I was thinking about this just yesterday and, under my new rules, both cars are worth the same as both are "underused". They've sat about barely being used but, and this is the important bit, they've had equal chances of scratches, scrapes, car park dings and something failing prematurely because they've never had a full shake down.
"Low mileage" and some boost to along price means under 10k miles. Or 10k kilometres. Or something stupidly low. Something where the owner left it in a garage and either forgot about it or thought it might make him money because he's a massive cock. The actual few cars that really haven't had a chance to rot.

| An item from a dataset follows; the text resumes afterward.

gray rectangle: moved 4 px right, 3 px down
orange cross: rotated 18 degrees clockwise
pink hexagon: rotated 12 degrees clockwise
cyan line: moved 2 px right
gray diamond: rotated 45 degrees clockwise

I sold my mother's Fiesta last year. 53 plate/22 years old, 1 owner, 30-odd thousand miles. The door trim had still fallen off (and been stuck back on), the steering wheel was peeling, there was a mildly rusty ding, boot release was flaky. It wasn't bad by any stretch but, it wasn't factory fresh which is what people seem to think "low mileage" means. The one thing that would price it above anything else was that it had been garaged from new. And that's something that is almost impossible to guarantee on the majority of cars unless they are a one owner job. And then it's irrelevant whether the mileage is 30, 80 or 180k miles as the driving is only 6000 hours of use compared to the 125,000 hours of sitting out in the elements, quietly suffering.